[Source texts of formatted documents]
==============================

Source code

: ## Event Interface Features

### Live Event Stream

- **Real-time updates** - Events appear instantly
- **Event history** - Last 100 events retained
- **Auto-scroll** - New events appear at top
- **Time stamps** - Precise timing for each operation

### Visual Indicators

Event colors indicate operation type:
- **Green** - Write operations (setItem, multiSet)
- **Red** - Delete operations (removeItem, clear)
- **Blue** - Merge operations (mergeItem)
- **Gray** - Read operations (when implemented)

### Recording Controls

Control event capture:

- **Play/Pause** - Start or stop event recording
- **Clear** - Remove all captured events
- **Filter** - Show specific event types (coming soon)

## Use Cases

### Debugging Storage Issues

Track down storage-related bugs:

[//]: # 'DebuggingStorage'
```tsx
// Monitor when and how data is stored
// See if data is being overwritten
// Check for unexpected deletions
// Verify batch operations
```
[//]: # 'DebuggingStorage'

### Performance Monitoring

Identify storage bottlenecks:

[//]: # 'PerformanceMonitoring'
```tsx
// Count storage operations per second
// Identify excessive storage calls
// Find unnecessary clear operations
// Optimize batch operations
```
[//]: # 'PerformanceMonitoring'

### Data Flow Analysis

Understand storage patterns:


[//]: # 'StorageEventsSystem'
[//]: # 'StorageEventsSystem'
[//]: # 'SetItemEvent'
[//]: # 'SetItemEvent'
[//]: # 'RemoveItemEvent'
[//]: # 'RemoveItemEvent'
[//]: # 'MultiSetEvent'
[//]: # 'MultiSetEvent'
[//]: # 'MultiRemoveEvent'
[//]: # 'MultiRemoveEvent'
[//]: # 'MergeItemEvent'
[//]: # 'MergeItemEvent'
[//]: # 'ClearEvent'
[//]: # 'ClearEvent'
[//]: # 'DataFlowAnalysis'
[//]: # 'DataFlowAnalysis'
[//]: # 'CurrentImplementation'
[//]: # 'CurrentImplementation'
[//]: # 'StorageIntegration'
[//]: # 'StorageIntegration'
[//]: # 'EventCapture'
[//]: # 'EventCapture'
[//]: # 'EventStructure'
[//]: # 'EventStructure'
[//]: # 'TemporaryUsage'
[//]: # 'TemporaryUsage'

==============================

Exercise instructions: Word for word, transcribe all of the entries shown above.

Response for this exercise:
Source code

: ## Event Interface Features

### Live Event Stream

- **Real-time updates** - Events appear instantly
- **Event history** - Last 100 events retained
- **Auto-scroll** - New events appear at top
- **Time stamps** - Precise timing for each operation

### Visual Indicators

Event colors indicate operation type:
- **Green** - Write operations (setItem, multiSet)
- **Red** - Delete operations (removeItem, clear)
- **Blue** - Merge operations (mergeItem)
- **Gray** - Read operations (when implemented)

### Recording Controls

Control event capture:

- **Play/Pause** - Start or stop event recording
- **Clear** - Remove all captured events
- **Filter** - Show specific event types (coming soon)

## Use Cases

### Debugging Storage Issues

Track down storage-related bugs:

[//]: # 'DebuggingStorage'
```tsx
// Monitor when and how data is stored
// See if data is being overwritten
// Check for unexpected deletions
// Verify batch operations
```
[//]: # 'DebuggingStorage'

### Performance Monitoring

Identify storage bottlenecks:

[//]: # 'PerformanceMonitoring'
```tsx
// Count storage operations per second
// Identify excessive storage calls
// Find unnecessary clear operations
// Optimize batch operations
```
[//]: # 'PerformanceMonitoring'

### Data Flow Analysis

Understand storage patterns:


[//]: # 'StorageEventsSystem'
[//]: # 'StorageEventsSystem'
[//]: # 'SetItemEvent'
[//]: # 'SetItemEvent'
[//]: # 'RemoveItemEvent'
[//]: # 'RemoveItemEvent'
[//]: # 'MultiSetEvent'
[//]: # 'MultiSetEvent'
[//]: # 'MultiRemoveEvent'
[//]: # 'MultiRemoveEvent'
[//]: # 'MergeItemEvent'
[//]: # 'MergeItemEvent'
[//]: # 'ClearEvent'
[//]: # 'ClearEvent'
[//]: # 'DataFlowAnalysis'
[//]: # 'DataFlowAnalysis'
[//]: # 'CurrentImplementation'
[//]: # 'CurrentImplementation'
[//]: # 'StorageIntegration'
[//]: # 'StorageIntegration'
[//]: # 'EventCapture'
[//]: # 'EventCapture'
[//]: # 'EventStructure'
[//]: # 'EventStructure'
[//]: # 'TemporaryUsage'
[//]: # 'TemporaryUsage'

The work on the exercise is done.